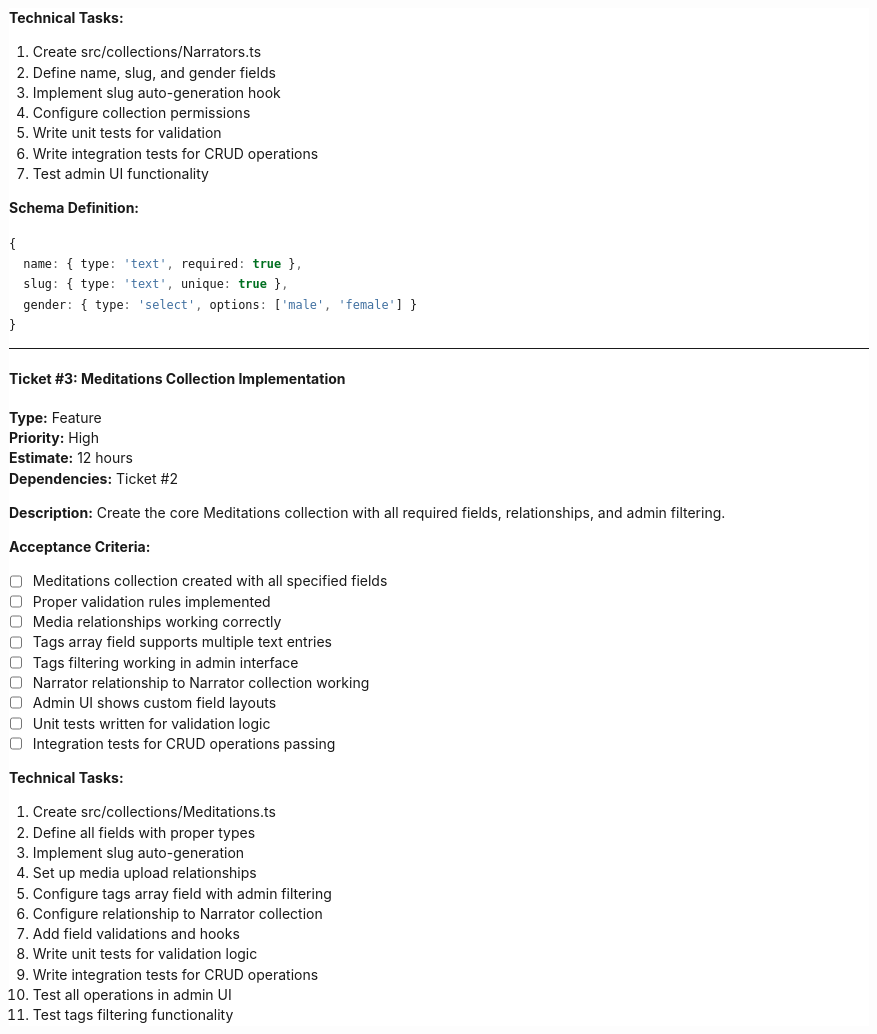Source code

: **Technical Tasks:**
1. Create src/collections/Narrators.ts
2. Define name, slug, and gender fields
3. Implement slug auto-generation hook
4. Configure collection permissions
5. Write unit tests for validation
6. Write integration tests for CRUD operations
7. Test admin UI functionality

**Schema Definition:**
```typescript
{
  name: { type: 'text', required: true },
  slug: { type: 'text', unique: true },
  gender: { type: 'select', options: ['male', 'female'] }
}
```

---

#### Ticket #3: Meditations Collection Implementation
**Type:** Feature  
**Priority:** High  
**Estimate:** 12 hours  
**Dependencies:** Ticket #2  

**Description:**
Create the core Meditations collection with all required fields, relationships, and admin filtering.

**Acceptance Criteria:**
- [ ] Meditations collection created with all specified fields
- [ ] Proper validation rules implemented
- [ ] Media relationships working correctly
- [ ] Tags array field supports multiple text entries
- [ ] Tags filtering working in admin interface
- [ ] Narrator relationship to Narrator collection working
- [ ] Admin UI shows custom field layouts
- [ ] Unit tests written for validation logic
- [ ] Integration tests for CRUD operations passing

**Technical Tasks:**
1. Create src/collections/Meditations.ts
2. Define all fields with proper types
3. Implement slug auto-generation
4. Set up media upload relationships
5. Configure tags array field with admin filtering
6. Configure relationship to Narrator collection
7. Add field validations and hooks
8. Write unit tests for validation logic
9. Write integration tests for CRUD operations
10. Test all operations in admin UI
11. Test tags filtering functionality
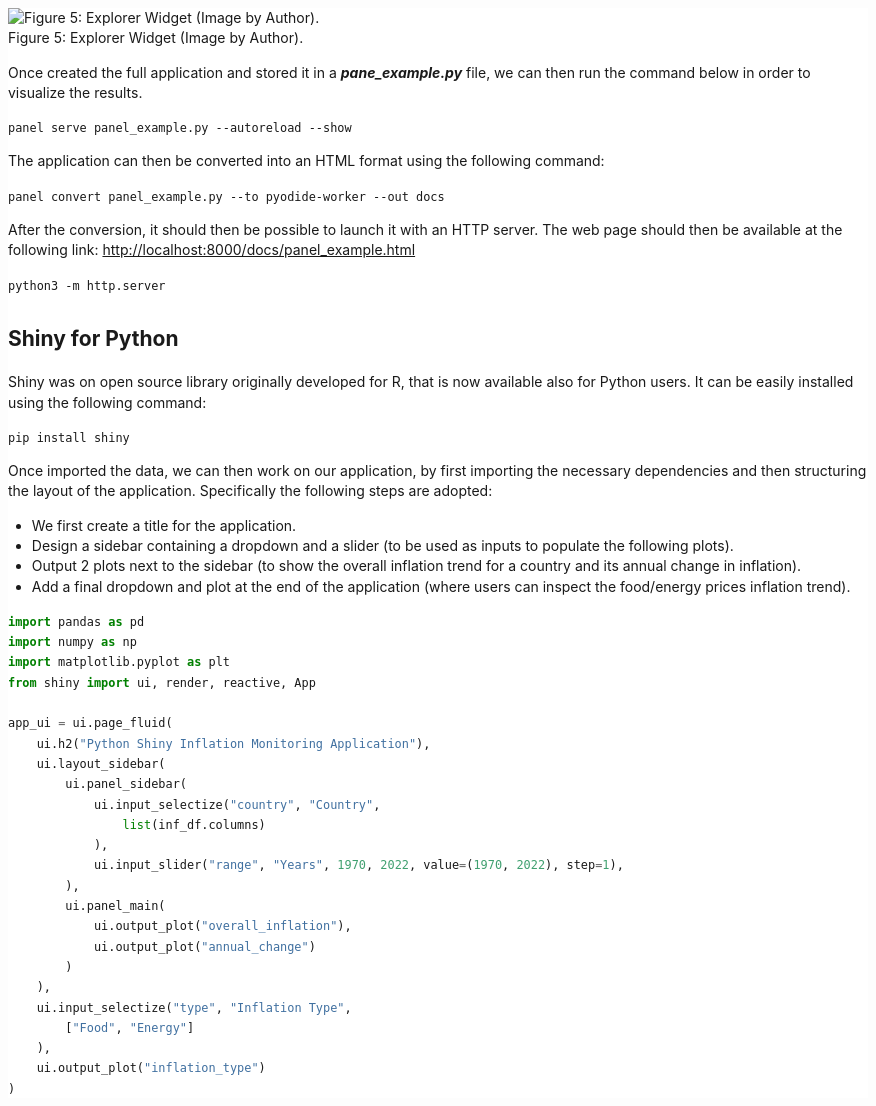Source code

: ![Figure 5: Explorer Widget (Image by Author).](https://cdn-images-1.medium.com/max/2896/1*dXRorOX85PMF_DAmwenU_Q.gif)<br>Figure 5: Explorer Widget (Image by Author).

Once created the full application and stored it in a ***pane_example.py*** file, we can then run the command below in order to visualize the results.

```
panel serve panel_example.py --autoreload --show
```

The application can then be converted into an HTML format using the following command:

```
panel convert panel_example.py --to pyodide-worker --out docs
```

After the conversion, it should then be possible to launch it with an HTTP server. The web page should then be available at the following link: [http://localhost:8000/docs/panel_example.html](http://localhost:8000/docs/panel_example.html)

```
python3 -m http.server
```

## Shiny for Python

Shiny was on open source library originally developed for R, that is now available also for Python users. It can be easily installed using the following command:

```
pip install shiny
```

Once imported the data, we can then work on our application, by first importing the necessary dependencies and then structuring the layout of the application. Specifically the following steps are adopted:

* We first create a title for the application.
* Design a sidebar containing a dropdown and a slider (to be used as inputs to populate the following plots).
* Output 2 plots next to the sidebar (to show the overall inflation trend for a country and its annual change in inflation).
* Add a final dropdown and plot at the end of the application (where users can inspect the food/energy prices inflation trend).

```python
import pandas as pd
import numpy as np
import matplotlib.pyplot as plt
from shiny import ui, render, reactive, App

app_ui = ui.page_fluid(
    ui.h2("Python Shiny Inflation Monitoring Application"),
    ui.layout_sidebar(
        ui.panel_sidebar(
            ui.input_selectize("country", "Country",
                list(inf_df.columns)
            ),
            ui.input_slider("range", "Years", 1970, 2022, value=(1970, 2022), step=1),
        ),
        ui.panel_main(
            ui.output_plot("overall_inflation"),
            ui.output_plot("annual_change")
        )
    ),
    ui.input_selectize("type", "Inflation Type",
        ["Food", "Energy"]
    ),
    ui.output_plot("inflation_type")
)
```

+++

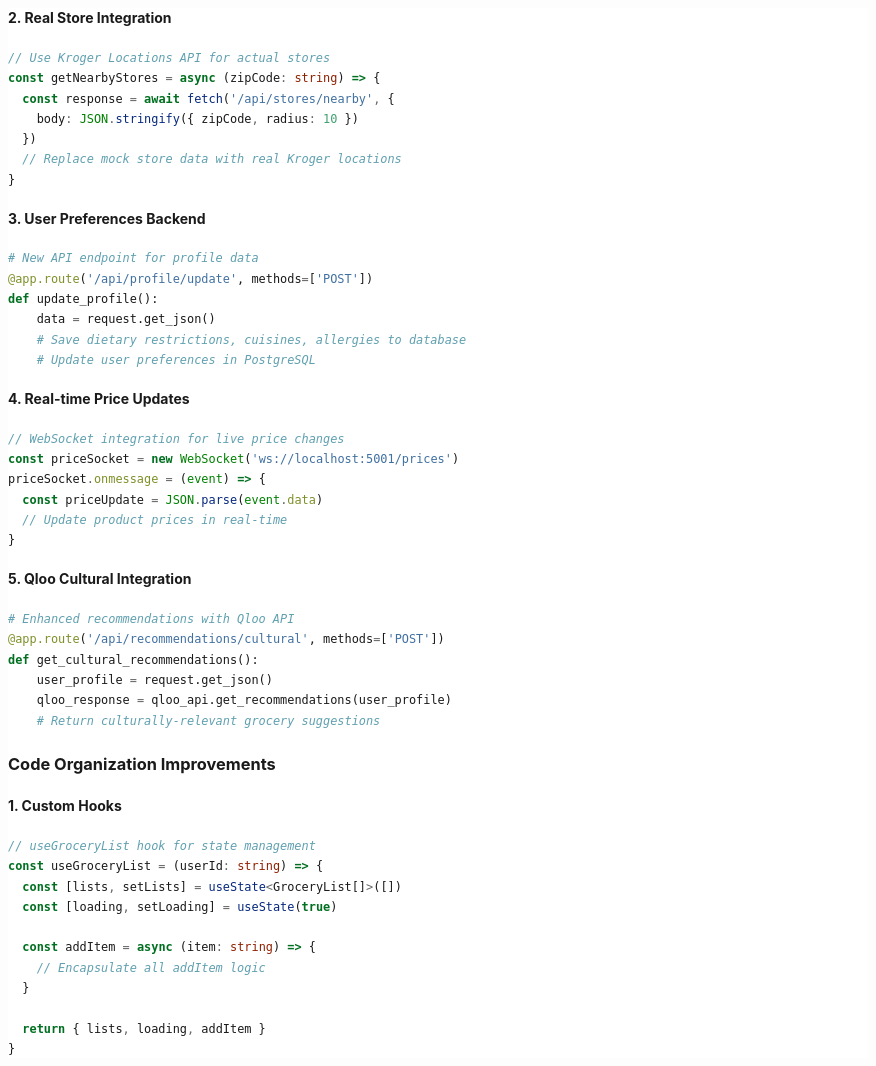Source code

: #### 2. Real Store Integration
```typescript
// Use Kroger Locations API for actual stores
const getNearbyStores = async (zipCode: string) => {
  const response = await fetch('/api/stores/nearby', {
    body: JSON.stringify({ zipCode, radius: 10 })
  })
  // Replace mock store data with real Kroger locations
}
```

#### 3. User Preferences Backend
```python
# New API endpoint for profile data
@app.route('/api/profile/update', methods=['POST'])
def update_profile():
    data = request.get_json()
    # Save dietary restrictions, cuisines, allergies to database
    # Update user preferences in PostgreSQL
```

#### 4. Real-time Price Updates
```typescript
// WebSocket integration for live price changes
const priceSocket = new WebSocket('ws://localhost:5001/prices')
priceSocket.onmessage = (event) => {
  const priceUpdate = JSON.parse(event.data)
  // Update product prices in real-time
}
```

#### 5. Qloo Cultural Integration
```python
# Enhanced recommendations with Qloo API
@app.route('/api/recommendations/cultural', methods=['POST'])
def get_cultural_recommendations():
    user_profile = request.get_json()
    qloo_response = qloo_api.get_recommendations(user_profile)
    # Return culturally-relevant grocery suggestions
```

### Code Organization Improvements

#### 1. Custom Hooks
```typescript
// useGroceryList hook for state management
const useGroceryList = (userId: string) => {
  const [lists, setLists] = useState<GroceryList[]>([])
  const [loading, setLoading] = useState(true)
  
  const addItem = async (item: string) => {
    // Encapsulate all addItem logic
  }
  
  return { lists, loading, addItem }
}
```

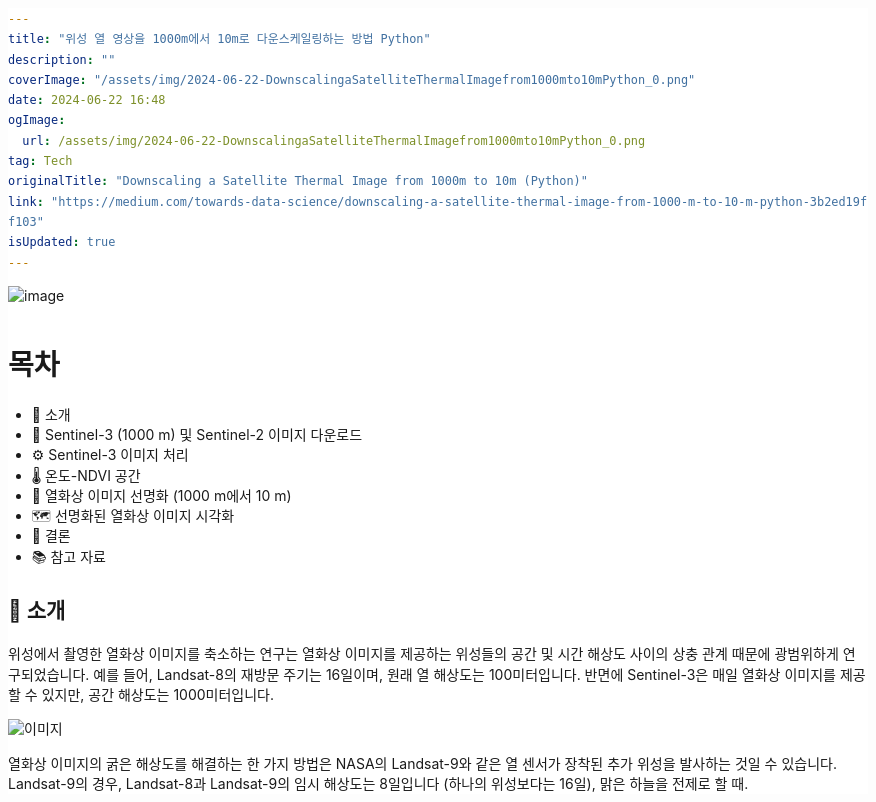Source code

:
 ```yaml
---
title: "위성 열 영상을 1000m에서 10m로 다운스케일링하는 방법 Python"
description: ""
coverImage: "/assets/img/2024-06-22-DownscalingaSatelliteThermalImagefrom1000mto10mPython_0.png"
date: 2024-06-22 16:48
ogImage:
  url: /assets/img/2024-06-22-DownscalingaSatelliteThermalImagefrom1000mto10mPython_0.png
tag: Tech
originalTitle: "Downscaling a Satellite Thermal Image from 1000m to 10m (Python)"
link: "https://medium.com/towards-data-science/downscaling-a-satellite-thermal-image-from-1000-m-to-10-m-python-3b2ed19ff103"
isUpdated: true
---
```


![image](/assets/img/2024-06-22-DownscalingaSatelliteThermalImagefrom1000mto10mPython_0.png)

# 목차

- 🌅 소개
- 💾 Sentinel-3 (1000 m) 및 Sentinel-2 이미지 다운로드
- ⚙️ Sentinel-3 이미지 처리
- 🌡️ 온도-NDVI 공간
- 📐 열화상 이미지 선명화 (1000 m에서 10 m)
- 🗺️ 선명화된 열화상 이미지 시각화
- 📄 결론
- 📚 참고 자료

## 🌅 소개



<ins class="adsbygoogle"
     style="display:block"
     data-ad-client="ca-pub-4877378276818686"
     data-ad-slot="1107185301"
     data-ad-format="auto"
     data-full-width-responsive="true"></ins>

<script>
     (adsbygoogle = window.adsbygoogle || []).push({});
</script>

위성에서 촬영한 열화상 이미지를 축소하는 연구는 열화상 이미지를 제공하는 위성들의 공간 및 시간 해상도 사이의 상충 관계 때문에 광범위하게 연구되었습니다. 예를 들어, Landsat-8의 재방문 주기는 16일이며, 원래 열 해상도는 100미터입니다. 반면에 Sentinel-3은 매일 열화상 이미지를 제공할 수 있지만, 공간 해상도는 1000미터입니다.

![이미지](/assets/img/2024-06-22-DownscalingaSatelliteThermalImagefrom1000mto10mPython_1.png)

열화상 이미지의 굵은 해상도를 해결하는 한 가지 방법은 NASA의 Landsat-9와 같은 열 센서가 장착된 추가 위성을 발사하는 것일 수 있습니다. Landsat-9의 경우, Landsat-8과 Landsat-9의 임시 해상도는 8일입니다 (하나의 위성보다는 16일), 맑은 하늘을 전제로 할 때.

+++

» **What the task asks**
Among the records, count every line where "Sentinel" appears. Reply with the total alone.

» **Worked solution**
3